Batch, HPC, and Performance¶

Fine-mapping is usually limited by LD matrix size, number of loci, and external tool runtime. Treat a large run like a batch job: make it resumable, log every step, and test one locus first.

A Safe Batch Pattern¶

credtools pipeline loci_list.txt results \
  --tool susie \
  --meta-method meta_all \
  --max-causal 5 \
  --log-file results/pipeline.log

For a first production run:

Run one locus.
Run ten mixed loci.
Run the full list.

This catches schema, environment, and memory problems early.

Parallelism¶

Command	Option	What it parallelizes
`chunk`	`--threads`	chunking and LD preparation work
`meta`	`--threads`	loci in meta-analysis
`qc`	`--threads`	loci in QC
`finemap`	`--processes`	per-locus fine-mapping tasks
`pipeline`	tool-specific options	use command logs to confirm actual tool behavior
FINEMAP tool	`--n-threads`	threads inside FINEMAP

Do not set every knob to the full core count. If you run 16 CREDTOOLS processes and each FINEMAP process uses 8 threads, the job can oversubscribe the node.

Split by Locus¶

For clusters, split the loci list and submit array jobs:

mkdir -p batches
split -l 100 -d --additional-suffix=.txt loci_list.txt batches/loci_

Make sure each split keeps the header. One simple approach is:

header=$(head -n 1 loci_list.txt)
for f in batches/loci_*.txt; do
  sed -i.bak "1i\\
$header" "$f"
  rm "${f}.bak"
done

Then run one batch per job:

credtools pipeline batches/loci_00.txt results_00 \
  --tool susie \
  --meta-method meta_all \
  --log-file results_00/pipeline.log

Resume and Skip¶

meta supports --skip for completed loci:

credtools meta loci_list.txt work/meta --skip

For other steps, keep output directories separate by run attempt:

results_susie_v1/
results_susie_v2/
results_finemap_timeout60/

This makes it easier to compare outputs and avoids mixing partial files from different settings.

Memory Rules of Thumb¶

LD matrices scale with the square of the variant count.
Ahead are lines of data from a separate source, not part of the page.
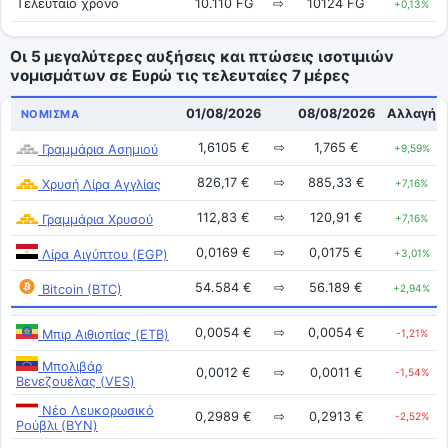
Τελευταίο χρόνο
10.110 FG
⇨
10124 FG
+0,13%
Οι 5 μεγαλύτερες αυξήσεις και πτώσεις ισοτιμιών
νομισμάτων σε Ευρώ τις τελευταίες 7 μέρες
01/08/2026
08/08/2026
Αλλαγή
ΝΌΜΙΣΜΑ
1,6105 €
⇨
1,765 €
Γραμμάρια Ασημιού
+9,59%
826,17 €
⇨
885,33 €
Χρυσή Λίρα Αγγλίας
+7,16%
112,83 €
⇨
120,91 €
Γραμμάρια Χρυσού
+7,16%
0,0169 €
⇨
0,0175 €
Λίρα Αιγύπτου (EGP)
+3,01%
54.584 €
⇨
56.189 €
Bitcoin (BTC)
+2,94%
0,0054 €
⇨
0,0054 €
Μπιρ Αιθιοπίας (ETB)
-1,21%
Μπολιβάρ
0,0012 €
⇨
0,0011 €
-1,54%
Βενεζουέλας (VES)
Νέο Λευκορωσικό
0,2989 €
⇨
0,2913 €
-2,52%
Ρούβλι (BYN)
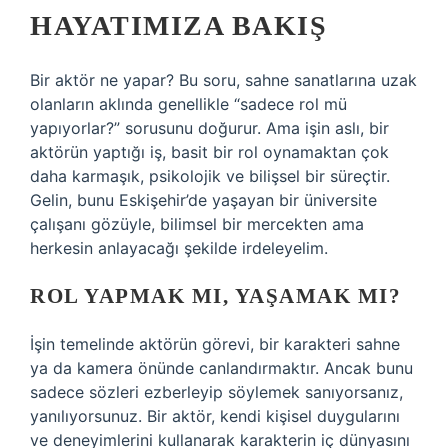
HAYATIMIZA BAKIŞ
Bir aktör ne yapar? Bu soru, sahne sanatlarına uzak
olanların aklında genellikle “sadece rol mü
yapıyorlar?” sorusunu doğurur. Ama işin aslı, bir
aktörün yaptığı iş, basit bir rol oynamaktan çok
daha karmaşık, psikolojik ve bilişsel bir süreçtir.
Gelin, bunu Eskişehir’de yaşayan bir üniversite
çalışanı gözüyle, bilimsel bir mercekten ama
herkesin anlayacağı şekilde irdeleyelim.
ROL YAPMAK MI, YAŞAMAK MI?
İşin temelinde aktörün görevi, bir karakteri sahne
ya da kamera önünde canlandırmaktır. Ancak bunu
sadece sözleri ezberleyip söylemek sanıyorsanız,
yanılıyorsunuz. Bir aktör, kendi kişisel duygularını
ve deneyimlerini kullanarak karakterin iç dünyasını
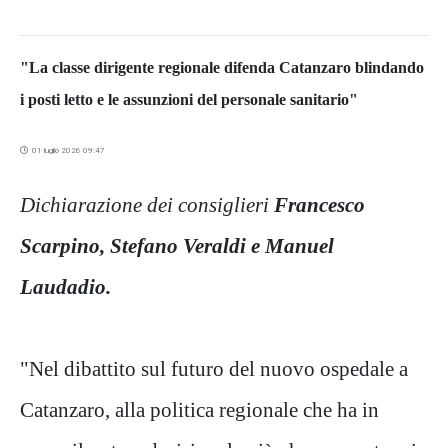
"La classe dirigente regionale difenda Catanzaro blindando
i posti letto e le assunzioni del personale sanitario"
01 luglio 2026 09:47
Dichiarazione dei consiglieri
Francesco
Scarpino, Stefano Veraldi e Manuel
Laudadio.
"Nel dibattito sul futuro del nuovo ospedale a
Catanzaro, alla politica regionale che ha in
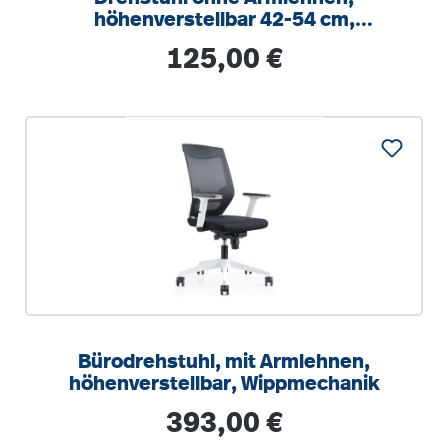
höhenverstellbar 42-54 cm,
Drehkreuz Stahl RAL 9006
Regulärer Preis:
125,00 €
Bürodrehstuhl, mit Armlehnen,
höhenverstellbar, Wippmechanik
Regulärer Preis:
393,00 €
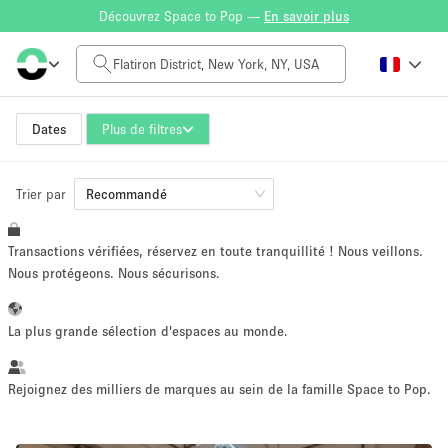
Découvrez Space to Pop —
En savoir plus
Tarif à la journée
$0
$5,000+
Dates
Plus de filtres
Trier par
Taille de l'espace
Recommandé
Transactions vérifiées, réservez en toute tranquillité ! Nous veillons.
100 sq ft
5000+ sq ft
Nous protégeons. Nous sécurisons.
~ 13 personnes
~ 650 personnes
La plus grande sélection d'espaces au monde.
Type de projet
Rejoignez des milliers de marques au sein de la famille Space to Pop.
Vente au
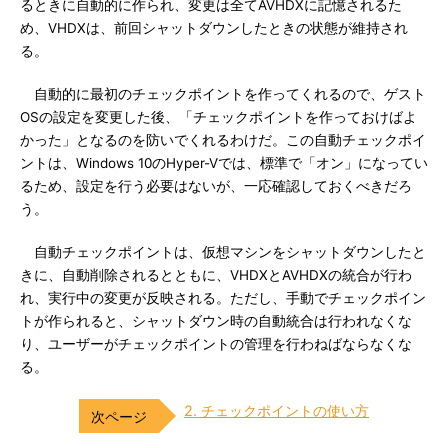
るときに自動的に作られ、変更は全てAVHDXに記憶されるた
め、VHDXは、前回シャットダウンしたときの状態が維持され
る。
自動的に最初のチェックポイントを作ってくれるので、ゲスト
OSの設定を変更した後、「チェックポイントを作っておけばよ
かった」となるのを防いでくれるわけだ。この自動チェックポイ
ントは、Windows 10のHyper-Vでは、標準で「オン」になってい
るため、設定を行う必要はないが、一応確認しておくべきだろ
う。
自動チェックポイントは、仮想マシンをシャットダウンしたと
きに、自動削除されるとともに、VHDXとAVHDXの統合が行わ
れ、実行中の変更が反映される。ただし、手動でチェックポイン
トが作られると、シャットダウン時の自動統合は行われなくな
り、ユーザーがチェックポイントの管理を行わねばならなくな
る。
2. チェックポイントの使い方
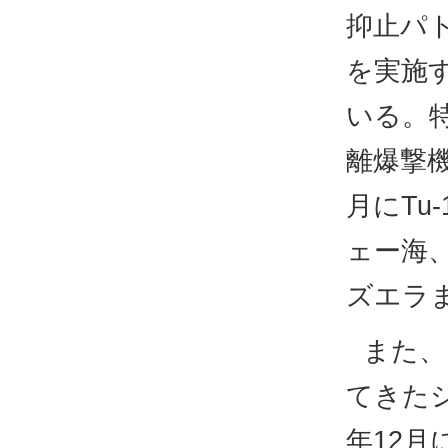
抑止パ
を実施
いる。特
離爆撃
月にTu
ェー海
ズエラ
また、
てきた
年12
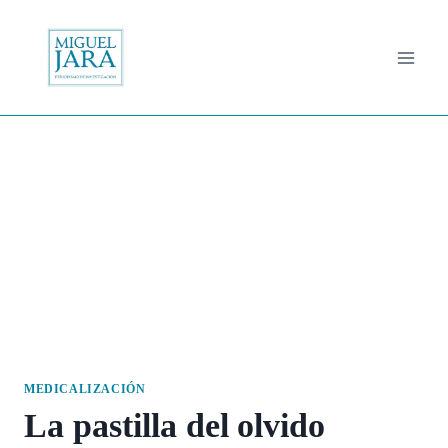
Saltar
al
contenido
MEDICALIZACIÓN
La pastilla del olvido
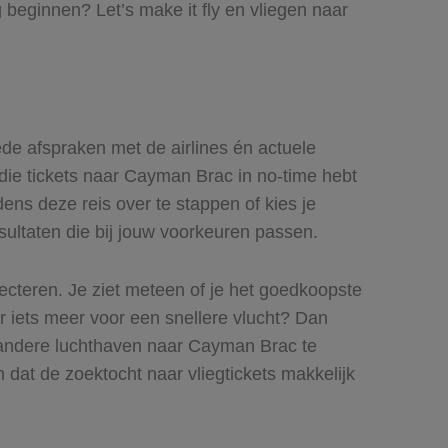
beginnen? Let’s make it fly en vliegen naar
ede afspraken met de airlines én actuele
j die tickets naar Cayman Brac in no-time hebt
ens deze reis over te stappen of kies je
esultaten die bij jouw voorkeuren passen.
lecteren. Je ziet meteen of je het goedkoopste
er iets meer voor een snellere vlucht? Dan
n andere luchthaven naar Cayman Brac te
n dat de zoektocht naar vliegtickets makkelijk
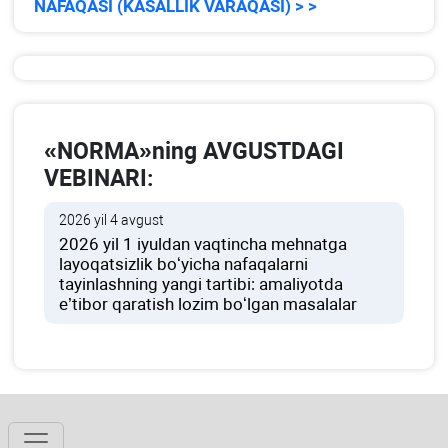
NAFAQASI (KASALLIK VARAQASI) > >
«NORMA»ning AVGUSTDAGI
VEBINARI:
2026 yil 4 avgust
2026 yil 1 iyuldan vaqtincha mehnatga
layoqatsizlik boʻyicha nafaqalarni
tayinlashning yangi tartibi: amaliyotda
e’tibor qaratish lozim boʻlgan masalalar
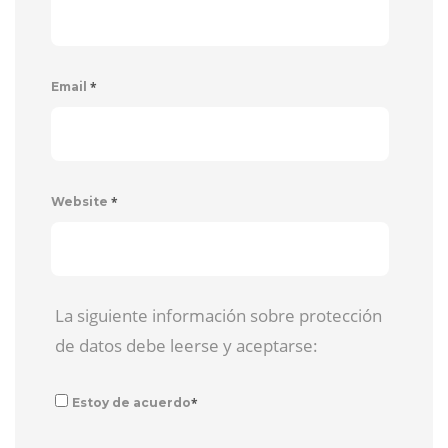
*
Email
*
Website
La siguiente información sobre protección
de datos debe leerse y aceptarse:
*
Estoy de acuerdo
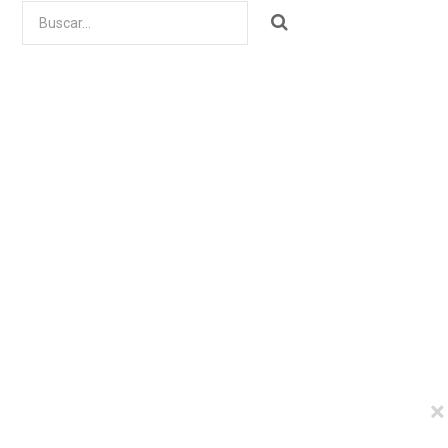
Buscar
por:
×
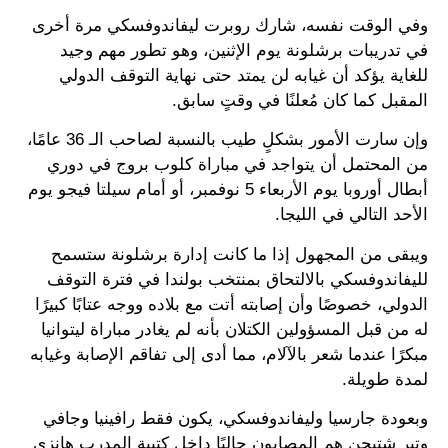
وفي الوقت نفسه، شارك روبرت ليفاندوفسكي مرة أخرى
في تدريبات برشلونة يوم الإثنين، وهو تطور مهم وجيد
للغاية يؤكد أن غيابه لن يمتد حتى نهاية التوقف الدولي
المقبل كما كان مُعلنًا في وقتٍ سابق.
وإن سارت الأمور بشكلٍ طيب بالنسبة لصاحب الـ 36 عامًا،
من المحتمل أن يتواجد في مباراة كلوب بروج في دوري
أبطال أوروبا يوم الأربعاء 5 نوفمبر، أو أمام سيلتا فيجو يوم
الأحد التالي في الليجا.
ويبقى من المجهول إذا ما كانت إدارة برشلونة ستسمح
لليفاندوفسكي بالالتحاق بمنتخب بولندا في فترة التوقف
الدولي، خصوصًا وأن إصابته أتت مع بلاده ووجه عتابًا كبيرًا
له من قبل المسؤولين الكتلان بأنه لم يغادر مباراة ليتوانيا
مبكرًا عندما شعر بالآلام، مما أدى إلى تفاقم الإصابة وغيابه
لمدة طويلة.
وبعودة جارسيا وليفاندوفسكي، يكون فقط رافينيا وجافي
وتير شتيجن هم المصابون حاليًا داخل كتيبة المدرب هانزي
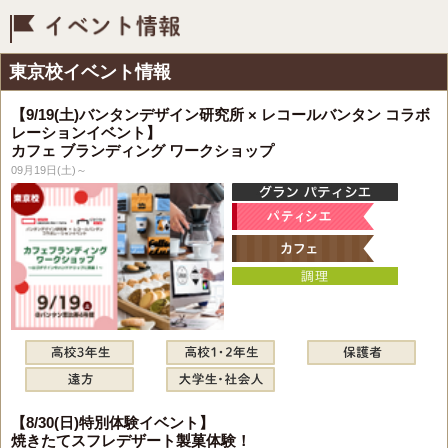
イベント情報
東京校イベント情報
【9/19(土)バンタンデザイン研究所 × レコールバンタン コラボ
レーションイベント】
カフェ ブランディング ワークショップ
09月19日(土)～
【8/30(日)特別体験イベント】
焼きたてスフレデザート製菓体験！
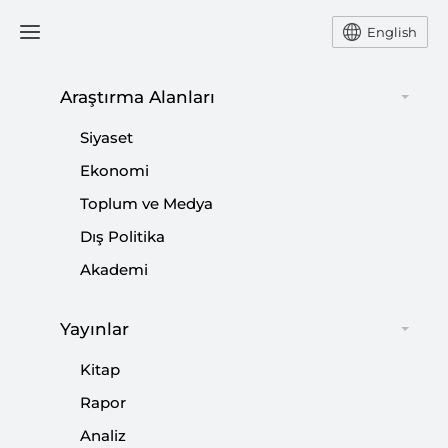
English
Araştırma Alanları
Siyaset
Brunson Meselesi 15 Temmuz’un
Ekonomi
Doğrudan Bir Sonucu
Toplum ve Medya
Dış Politika
YUSUF ÖZKIR
Akademi
Kriter Dergisi Yayın Koordinatörü Yusuf Özkır Rahip
Brunson davası çerçevesinde Türkiye – ABD
Yayınlar
arasında yaşanan gerilimler hakkında
değerlendirmede bulundu.
Kitap
Rapor
Paylaş:
Analiz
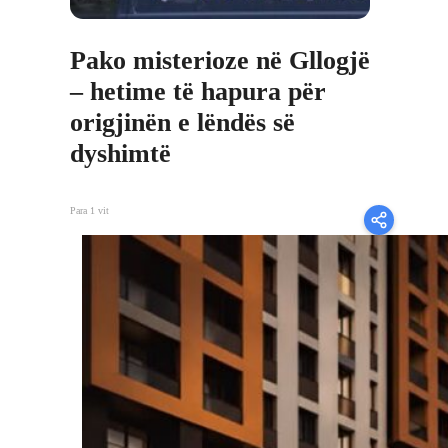
Pako misterioze në Gllogjë
– hetime të hapura për
origjinën e lëndës së
dyshimtë
Para 1 vit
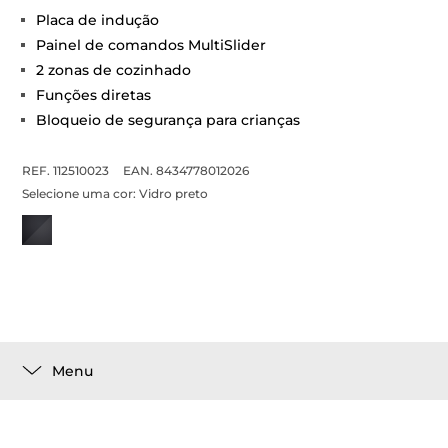
Placa de indução
Painel de comandos MultiSlider
2 zonas de cozinhado
Funções diretas
Bloqueio de segurança para crianças
REF. 112510023
EAN. 8434778012026
Selecione uma cor:
Vidro preto
Menu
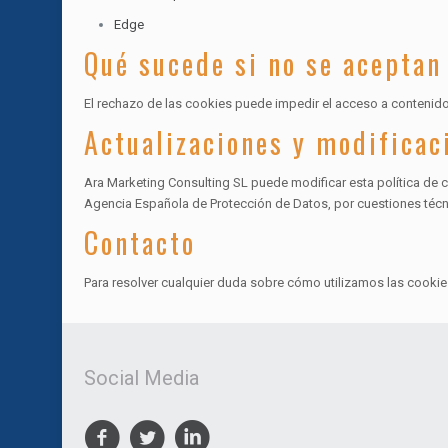
Edge
Qué sucede si no se aceptan
El rechazo de las cookies puede impedir el acceso a contenido
Actualizaciones y modificaci
Ara Marketing Consulting SL puede modificar esta política de co
Agencia Española de Protección de Datos, por cuestiones técni
Contacto
Para resolver cualquier duda sobre cómo utilizamos las cookies
Social Media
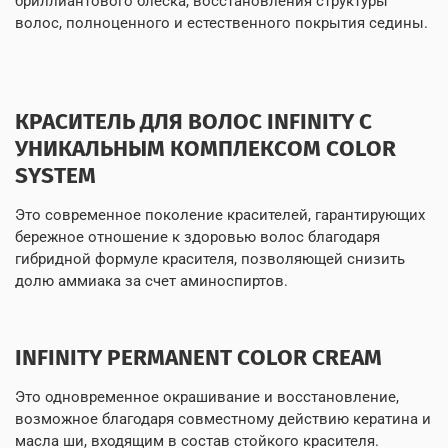
бриллиантового блеска, восстановления структуры
волос, полноценного и естественного покрытия седины.
КРАСИТЕЛЬ ДЛЯ ВОЛОС INFINITY С
УНИКАЛЬНЫМ КОМПЛЕКСОМ COLOR
SYSTEM
Это современное поколение красителей, гарантирующих
бережное отношение к здоровью волос благодаря
гибридной формуле красителя, позволяющей снизить
долю аммиака за счет аминоспиртов.
INFINITY PERMANENT COLOR CREAM
Это одновременное окрашивание и восстановление,
возможное благодаря совместному действию кератина и
масла ши, входящим в состав стойкого красителя.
A locus with twice as many variants can need roughly four times the LD memory.

Before large runs:

keep loci reasonably bounded,
check n_snps in QC output,
avoid very wide custom regions unless you need them,
use fewer parallel workers for large loci,
keep per-locus logs for failed regions.

Logging¶

Use --log-file on every long run:

credtools qc loci_list.txt work/qc \
  --threads 8 \
  --log-file work/qc/qc.log

For external tools, also inspect per-tool logs in the locus output or temporary directory when a run fails.

FINEMAP Timeouts¶

FINEMAP has a per-locus timeout:

credtools finemap loci_list.txt results_finemap \
  --tool finemap \
  --timeout-minutes 60 \
  --processes 4

If many loci time out, reduce --max-causal, reduce the number of parallel processes, or split large loci into smaller regions after reviewing the biology.

Output Hygiene¶

For reproducible batch runs, save:

the exact loci_list.txt,
the command line,
the CREDTOOLS version,
parameters.json,
run_summary.log or overall_run_summary.log,
the environment module list or container tag.